> WHAT YOU HAVE TO DO: Go through the records and report each line holding the string "BridgeStores".

==== DATA EXTRACTS

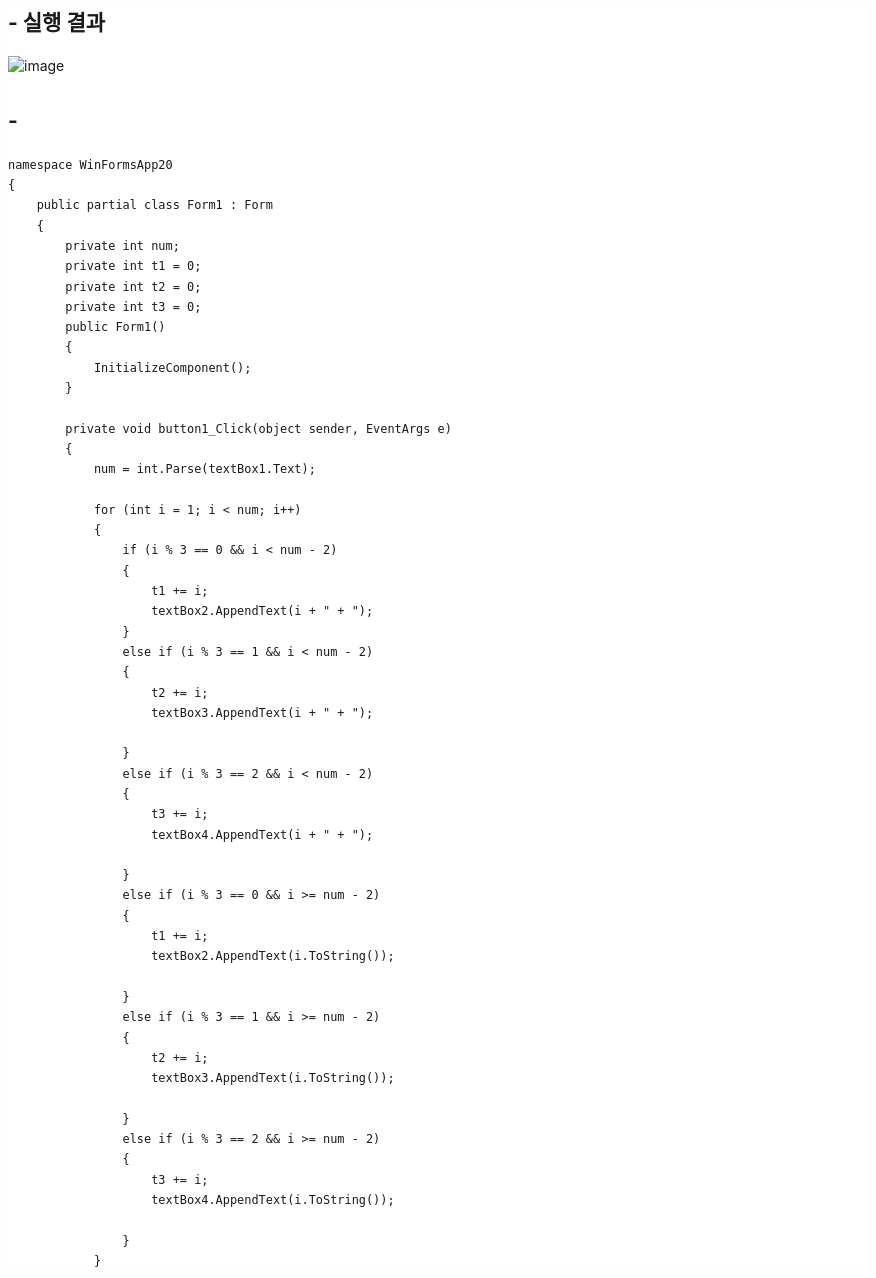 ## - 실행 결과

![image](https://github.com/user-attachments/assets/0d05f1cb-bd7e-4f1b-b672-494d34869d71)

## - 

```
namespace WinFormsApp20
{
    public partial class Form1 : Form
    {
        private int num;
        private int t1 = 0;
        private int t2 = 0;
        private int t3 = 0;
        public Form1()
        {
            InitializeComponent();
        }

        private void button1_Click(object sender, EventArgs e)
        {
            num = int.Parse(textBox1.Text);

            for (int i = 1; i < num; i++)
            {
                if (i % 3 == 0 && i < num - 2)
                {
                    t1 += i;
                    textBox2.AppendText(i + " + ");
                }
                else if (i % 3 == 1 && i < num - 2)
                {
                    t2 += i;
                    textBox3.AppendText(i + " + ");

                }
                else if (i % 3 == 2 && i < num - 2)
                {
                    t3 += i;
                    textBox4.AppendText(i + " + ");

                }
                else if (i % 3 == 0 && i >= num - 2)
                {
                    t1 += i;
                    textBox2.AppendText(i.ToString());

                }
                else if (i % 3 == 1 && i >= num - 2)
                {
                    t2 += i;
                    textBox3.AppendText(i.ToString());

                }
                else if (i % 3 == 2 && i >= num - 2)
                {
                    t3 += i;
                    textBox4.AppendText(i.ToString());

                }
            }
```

========
==== DATA EXTRACTS

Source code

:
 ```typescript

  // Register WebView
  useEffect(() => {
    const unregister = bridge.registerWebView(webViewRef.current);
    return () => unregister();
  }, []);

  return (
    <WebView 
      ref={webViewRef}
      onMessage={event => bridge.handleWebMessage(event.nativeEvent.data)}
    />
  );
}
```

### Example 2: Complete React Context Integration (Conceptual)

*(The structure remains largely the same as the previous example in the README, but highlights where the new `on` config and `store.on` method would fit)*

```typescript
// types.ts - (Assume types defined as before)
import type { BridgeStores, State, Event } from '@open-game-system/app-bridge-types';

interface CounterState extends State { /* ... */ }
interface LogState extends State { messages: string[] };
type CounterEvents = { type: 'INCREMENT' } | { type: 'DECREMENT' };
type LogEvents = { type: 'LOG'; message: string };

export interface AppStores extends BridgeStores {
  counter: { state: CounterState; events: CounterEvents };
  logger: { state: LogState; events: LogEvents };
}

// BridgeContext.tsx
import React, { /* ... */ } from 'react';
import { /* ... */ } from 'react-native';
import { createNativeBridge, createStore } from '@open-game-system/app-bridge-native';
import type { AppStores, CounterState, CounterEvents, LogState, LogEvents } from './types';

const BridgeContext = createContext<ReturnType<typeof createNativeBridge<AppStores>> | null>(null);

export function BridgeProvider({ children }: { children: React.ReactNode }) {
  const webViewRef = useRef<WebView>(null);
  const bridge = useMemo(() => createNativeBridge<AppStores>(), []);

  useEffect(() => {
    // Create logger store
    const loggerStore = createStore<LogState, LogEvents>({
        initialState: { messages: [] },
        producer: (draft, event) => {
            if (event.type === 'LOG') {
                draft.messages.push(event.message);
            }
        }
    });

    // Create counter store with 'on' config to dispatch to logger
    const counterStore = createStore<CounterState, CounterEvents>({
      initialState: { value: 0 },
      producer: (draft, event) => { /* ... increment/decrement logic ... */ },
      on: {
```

========
==== DATA EXTRACTS

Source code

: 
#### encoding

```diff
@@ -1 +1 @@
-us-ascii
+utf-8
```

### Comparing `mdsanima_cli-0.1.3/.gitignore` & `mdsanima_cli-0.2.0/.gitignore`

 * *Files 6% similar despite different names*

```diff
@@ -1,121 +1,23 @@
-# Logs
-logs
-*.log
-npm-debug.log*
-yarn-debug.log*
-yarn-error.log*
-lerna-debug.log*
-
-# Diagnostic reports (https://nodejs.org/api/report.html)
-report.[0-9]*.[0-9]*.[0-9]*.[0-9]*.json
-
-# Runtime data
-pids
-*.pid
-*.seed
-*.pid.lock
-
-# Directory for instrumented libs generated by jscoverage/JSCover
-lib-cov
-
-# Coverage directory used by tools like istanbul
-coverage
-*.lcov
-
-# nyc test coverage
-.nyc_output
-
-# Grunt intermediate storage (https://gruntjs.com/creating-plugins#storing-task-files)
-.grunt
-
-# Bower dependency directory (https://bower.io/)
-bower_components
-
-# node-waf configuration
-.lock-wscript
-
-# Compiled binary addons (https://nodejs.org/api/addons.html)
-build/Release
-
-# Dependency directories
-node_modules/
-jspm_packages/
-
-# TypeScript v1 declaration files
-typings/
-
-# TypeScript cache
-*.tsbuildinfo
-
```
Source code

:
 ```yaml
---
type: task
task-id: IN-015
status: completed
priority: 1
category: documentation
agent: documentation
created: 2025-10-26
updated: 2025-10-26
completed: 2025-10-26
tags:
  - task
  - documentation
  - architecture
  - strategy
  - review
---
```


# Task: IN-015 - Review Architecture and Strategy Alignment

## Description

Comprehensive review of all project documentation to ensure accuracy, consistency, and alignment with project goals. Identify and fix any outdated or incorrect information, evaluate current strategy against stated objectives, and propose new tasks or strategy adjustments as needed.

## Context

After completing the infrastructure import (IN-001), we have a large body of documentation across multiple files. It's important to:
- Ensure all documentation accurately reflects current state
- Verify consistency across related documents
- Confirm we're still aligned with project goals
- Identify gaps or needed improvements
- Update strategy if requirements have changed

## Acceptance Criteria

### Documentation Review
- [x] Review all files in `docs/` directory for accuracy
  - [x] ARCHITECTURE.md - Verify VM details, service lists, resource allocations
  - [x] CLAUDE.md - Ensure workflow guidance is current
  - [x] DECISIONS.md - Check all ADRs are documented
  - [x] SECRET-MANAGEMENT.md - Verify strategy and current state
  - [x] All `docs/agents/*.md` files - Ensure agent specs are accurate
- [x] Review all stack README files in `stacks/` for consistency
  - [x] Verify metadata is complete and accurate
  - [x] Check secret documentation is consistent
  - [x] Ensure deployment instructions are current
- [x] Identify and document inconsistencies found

========

> WRITTEN SOLUTION:
import type { BridgeStores, State, Event } from '@open-game-system/app-bridge-types';
export interface AppStores extends BridgeStores {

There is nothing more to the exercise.